The second scene is interesting because it shows Tyrion playing on the Masters’s natural tendency to ignore the iceberg. Astapor and Yunkai can’t possibly coexist with a free Mereen. The former slaves know this, Missandei knows this. Tyrion, as thick as he lays on the bulls#!+, presumably knows this. And the Masters also know this — or at least they knew it, which is why they’ve been frantically trying to assassinate Daenerys! But Tyrion offers them a plausible scenario where Dany isn’t an existential threat:  “Hey,” they’re presumably thinking “these lap dances are nice, and the Suns of the Harpy are expensive, and we can go back to business as usual for seven whole years! I’d really like to go back to business as usual:  we haven’t rearranged those deck chairs in forever.” It’s brilliantly calibrated, really. Tyrion’s offer — abolish slavery, or else! — is just insulting enough that it probably doesn’t occur to them that he might be lying through his teeth.

Let’s hear him out! That’ll probably work out really well for us.

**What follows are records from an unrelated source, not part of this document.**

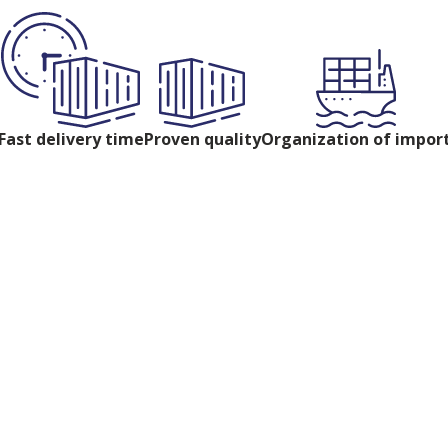
Fast delivery time
Proven quality
Organization of impor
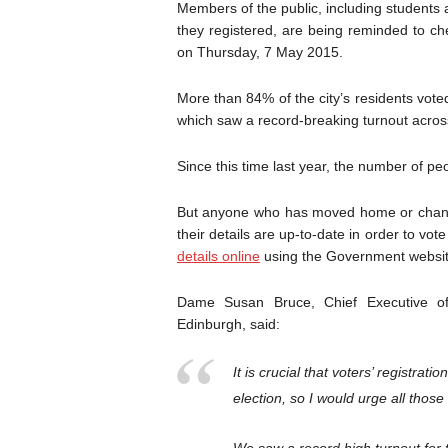
Members of the public, including student
they registered, are being reminded to che
on Thursday, 7 May 2015.
More than 84% of the city’s residents vot
which saw a record-breaking turnout across
Since this time last year, the number of pe
But anyone who has moved home or chang
their details are up-to-date in order to vo
details online
using the Government website
Dame Susan Bruce, Chief Executive of 
Edinburgh, said:
It is crucial that voters’ registrati
election, so I would urge all thos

And then of course there’s the exchange that the episode is named after, where the High Sparrow paraphrases the Book of the Stranger. The Sparrow tells Margaery that he used to be dedicated to luxury, food, clothing, and sex, but then he caught a glimpse of ultimate reality, and it  made him realize what was really important in life. In the Book of the Stranger, that ultimate reality is supposed to be death. For the High Sparrow, it was nudity:  seeing people’s real humanity, with all pretense stripped away. But the result is the same. He put aside the world of appearances, of luxury, of wealth and status, and turned to higher things. Well, the show has shown us the ultimate reality of death. (That would be the White Walkers.) It’s shown us the absolute worst side of the appetite that lies behind luxury and vice. (That would be Ramsay.) I, for one, am ready to start paying attention to those things. But the characters on the show feel no such sense of urgency. After all, the soup is good.